My family had actually cultivated fear. After I was bitten by a stray dog as a child and underwent a painful series of rabies shots, I became terrified of all dogs. My father encouraged this, believing that it would keep me safe. It had never occurred to me before that fear might be the wrong sort of protection.
After the first treatment, my pain never came back. When I revisited Dr. Rossman to discuss this with him, he told me that the acupuncture point where my life energy had been blocked was called the “Heart Protector”.
Shortly afterward, I left my secure and respectable faculty position at Stanford and moved down the peninsula to join with others who also dreamt of finding a new way to practice medicine.
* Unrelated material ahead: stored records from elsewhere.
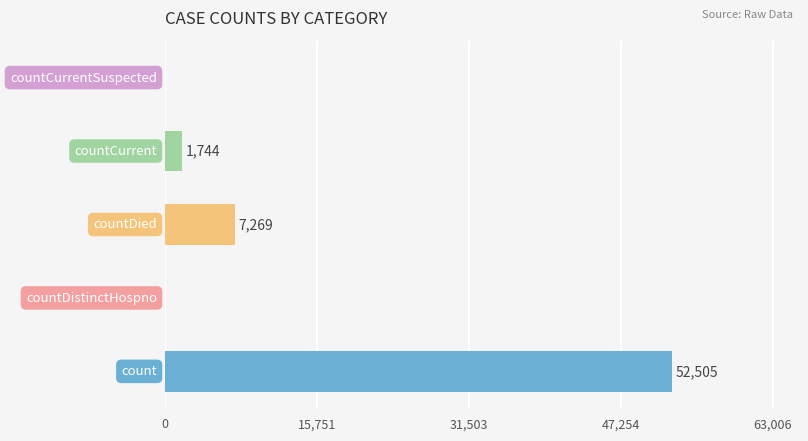

What is the greatest value displayed?

52505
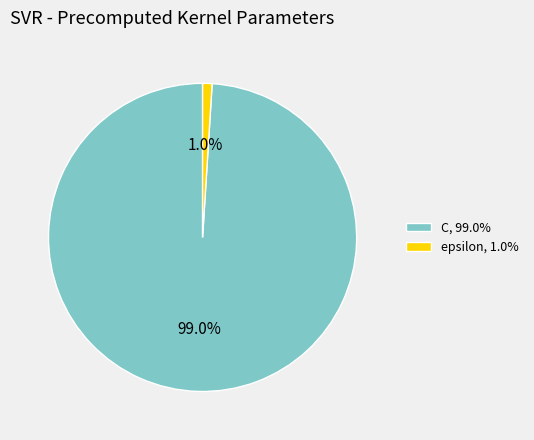

Which slice is the largest?

C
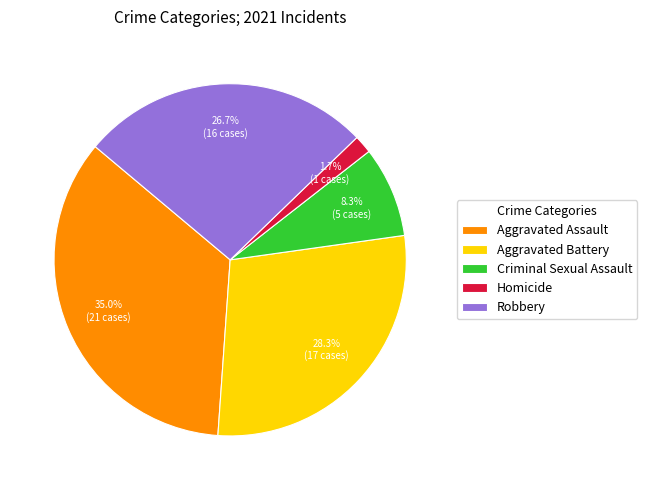

Count the number of slices in the pie.

5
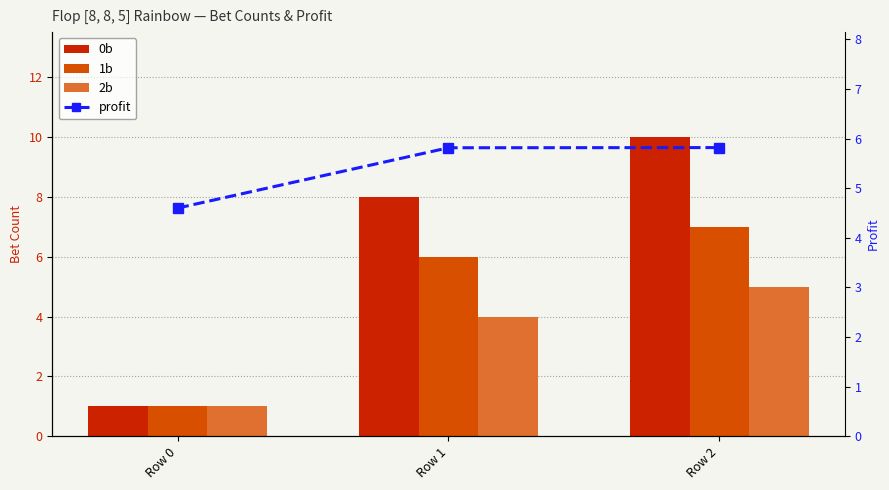

What is the difference between the second highest and minimum values in the 2b series?

3.0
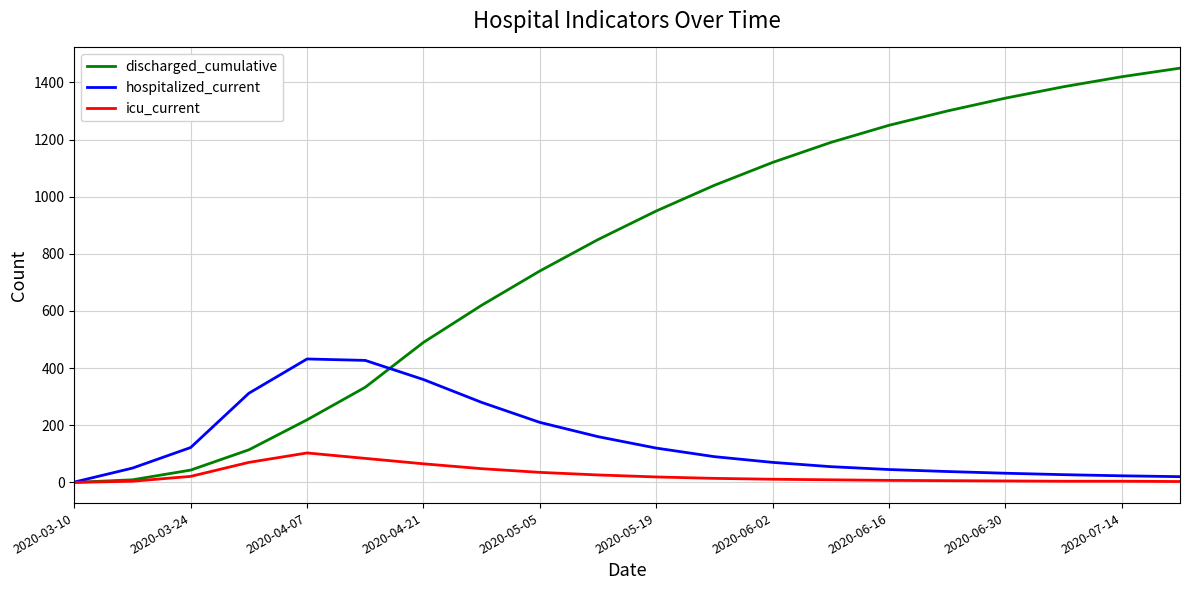

Rank the series by their maximum value, from lowest to highest.

icu_current, hospitalized_current, discharged_cumulative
Perhaps finding the right protection is the first responsibility of anyone hoping to make a difference in this world. Caring deeply makes us vulnerable. You cannot move things forward without exposure and involvement, without risk and process and criticism. Those who wish to change things may face disappointment, loss, or even ridicule. If you are ahead of your time, people laugh as often as they applaud, and being there first is usually lonely. But our protection cannot come between us and our purpose. Right protection is something within us rather than something between us and the world, more about finding a place of refuge and strength than finding a hiding place.